*** Opening Supplied material ***
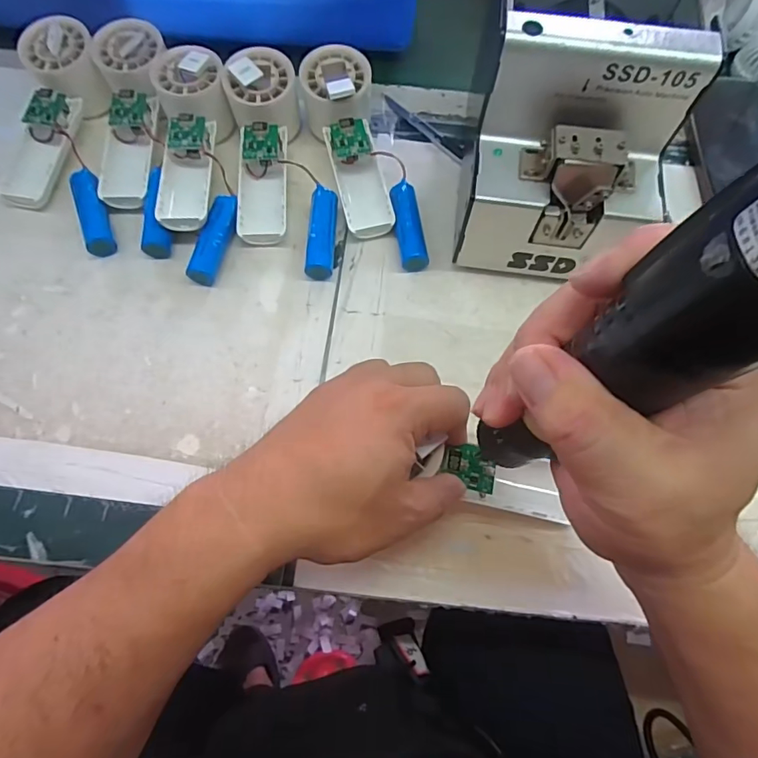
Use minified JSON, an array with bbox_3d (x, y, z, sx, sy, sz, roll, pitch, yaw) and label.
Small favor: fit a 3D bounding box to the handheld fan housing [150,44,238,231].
[{"bbox_3d":[-0.154,-0.190,0.394,0.057,0.040,0.152,2,83,0],"label":"handheld fan housing"}]

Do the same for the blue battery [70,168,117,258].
[{"bbox_3d":[-0.227,-0.133,0.384,0.020,0.020,0.076,-19,71,-8],"label":"blue battery"}]

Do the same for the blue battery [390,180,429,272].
[{"bbox_3d":[0.023,-0.122,0.387,0.021,0.024,0.076,-7,69,-4],"label":"blue battery"}]

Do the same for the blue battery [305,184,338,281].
[{"bbox_3d":[-0.044,-0.114,0.380,0.021,0.023,0.072,2,69,0],"label":"blue battery"}]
*** Closing Supplied material ***
*Work instruction*: Write every line above out again exactly; pictures do not belong in the copy.

*Reply*:
Use minified JSON, an array with bbox_3d (x, y, z, sx, sy, sz, roll, pitch, yaw) and label.
Small favor: fit a 3D bounding box to the handheld fan housing [150,44,238,231].
[{"bbox_3d":[-0.154,-0.190,0.394,0.057,0.040,0.152,2,83,0],"label":"handheld fan housing"}]

Do the same for the blue battery [70,168,117,258].
[{"bbox_3d":[-0.227,-0.133,0.384,0.020,0.020,0.076,-19,71,-8],"label":"blue battery"}]

Do the same for the blue battery [390,180,429,272].
[{"bbox_3d":[0.023,-0.122,0.387,0.021,0.024,0.076,-7,69,-4],"label":"blue battery"}]

Do the same for the blue battery [305,184,338,281].
[{"bbox_3d":[-0.044,-0.114,0.380,0.021,0.023,0.072,2,69,0],"label":"blue battery"}]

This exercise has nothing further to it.